As this has developed in the Christian experience, the role of the body, of sexuality and desire, proving to have an impetus and influence of such power, energy and effect, have been constrained and disciplined. Avoiding gnostic excess, the flesh in itself was neither sinful nor holy; the spiritual status of sexual desire was determined by its context. The fault lines between holy and sinful, sacred and profane, have lain across the boundary lines of marriage and children. Sex was harnessed, tamed and held as an act of potential co-creation, and specifically not re-creation.
Same-sex attraction, being constitutionally sterile and biologically mismatched fell inevitably into recreation since it was incapable of cocreation, and so was discerned as being disordered and unholy.
Further, the journey of holiness was one in which the body was to be subdued, tamed and desire transformed. As the body fell into entropy, so the soul was to be renewed and transformed. Sex was a distraction or a temptation that diminished the work of the Holy Spirit in the soul.

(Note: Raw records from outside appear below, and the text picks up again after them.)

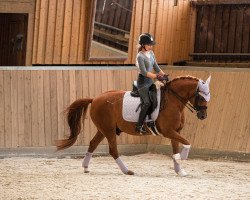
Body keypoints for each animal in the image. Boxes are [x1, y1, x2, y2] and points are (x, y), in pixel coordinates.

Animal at [57, 75, 211, 177]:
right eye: (201, 96)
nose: (203, 116)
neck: (173, 101)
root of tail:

But in modern secular morality, it has all been reversed. With a speed and intensity that has taken the church by surprise, sexual desire, and romantic and erotic satisfaction have become ends in themselves, not means to an end.
They have been elevated to the top of a new hierarchy of value. They have become the new sacred; the soul has become not so much the new profane as simply displaced. The sexual predilection of the body and the clamour of the romanticised emotions have displaced the soul, and consigned it to irrelevance in the hierarchy of secular spirituality
In modernity’s new religion at the heart, which is focused on the worship of the Self, sex and romantic attraction have become the new secular “holy”.

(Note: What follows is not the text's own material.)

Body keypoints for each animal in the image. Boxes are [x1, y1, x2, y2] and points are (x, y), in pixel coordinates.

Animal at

What the modern (or post-modern in some eyes) Church is struggling with, is whether it adopts the values and aspirations of the new religion, while keeping the clothes of the old one.
The traditionalists and conservatives are resisting this corruption of dogma and definition. They decline to change the terms and definitions of Christianity as it has been practiced in all places at all times (except here and now); but the LGBTQ++ progressives, with their commitment to an alternative “holiness”, are passionately determined that they will and everyone else should.